▸ **Page images and extracted text**
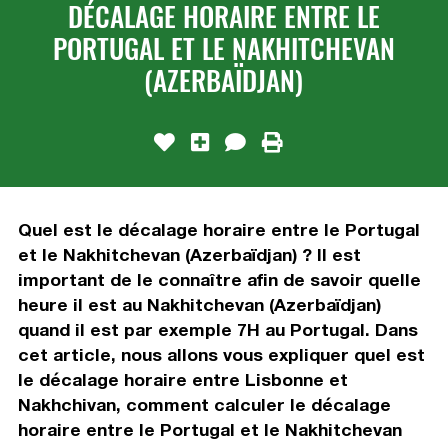
DÉCALAGE HORAIRE ENTRE LE
PORTUGAL ET LE NAKHITCHEVAN
(AZERBAÏDJAN)
Quel est le décalage horaire entre le Portugal
et le Nakhitchevan (Azerbaïdjan) ? Il est
important de le connaître afin de savoir quelle
heure il est au Nakhitchevan (Azerbaïdjan)
quand il est par exemple 7H au Portugal. Dans
cet article, nous allons vous expliquer quel est
le décalage horaire entre Lisbonne et
Nakhchivan, comment calculer le décalage
horaire entre le Portugal et le Nakhitchevan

▸ **Work order**
Restate each entry word for word, please, but drop any images it holds.

▸ **Result for this task**
DÉCALAGE HORAIRE ENTRE LE
PORTUGAL ET LE NAKHITCHEVAN
(AZERBAÏDJAN)
Quel est le décalage horaire entre le Portugal
et le Nakhitchevan (Azerbaïdjan) ? Il est
important de le connaître afin de savoir quelle
heure il est au Nakhitchevan (Azerbaïdjan)
quand il est par exemple 7H au Portugal. Dans
cet article, nous allons vous expliquer quel est
le décalage horaire entre Lisbonne et
Nakhchivan, comment calculer le décalage
horaire entre le Portugal et le Nakhitchevan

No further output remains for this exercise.